## Work task
Retype all the records below exactly as they are, with no image carried over.

## Records for this task
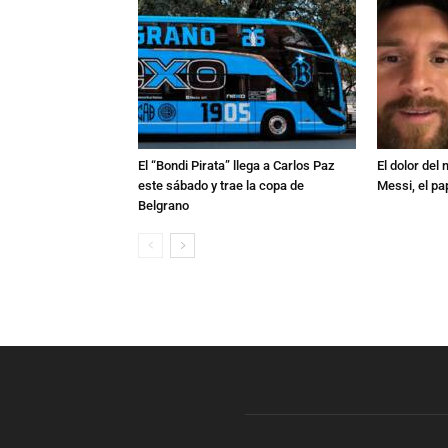
El “Bondi Pirata” llega a Carlos Paz
El dolor del
este sábado y trae la copa de
Messi, el pa
Belgrano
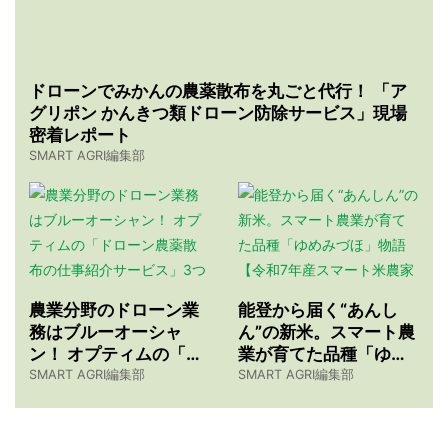
ドローンでみかんの農薬散布を丸ごと代行！ 「ア
グリポン かんきつ類ドローン防除サービス」現場
密着レポート
SMART AGRI編集部
農業分野のドローン業
能登から届く“あんし
務はブルーオーシャ
ん”の新米。スマート農
ン！ オプティムの「ド
業が育てた品種「ゆめ
ローン農薬散布の仕事
みづほ」物語 【令和7
SMART AGRI編集部
SMART AGRI編集部
紹介サービス」3つのメ
年産スマート米農家 株
リット
式会社ゆめうらら・裏
さんインタビュー】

## Written solution
El “Bondi Pirata” llega a Carlos Paz
El dolor del
este sábado y trae la copa de
Messi, el pa
Belgrano
ドローンでみかんの農薬散布を丸ごと代行！ 「ア
グリポン かんきつ類ドローン防除サービス」現場
密着レポート
SMART AGRI編集部
農業分野のドローン業
能登から届く“あんし
務はブルーオーシャ
ん”の新米。スマート農
ン！ オプティムの「ド
業が育てた品種「ゆめ
ローン農薬散布の仕事
みづほ」物語 【令和7
SMART AGRI編集部
SMART AGRI編集部
紹介サービス」3つのメ
年産スマート米農家 株
リット
式会社ゆめうらら・裏
さんインタビュー】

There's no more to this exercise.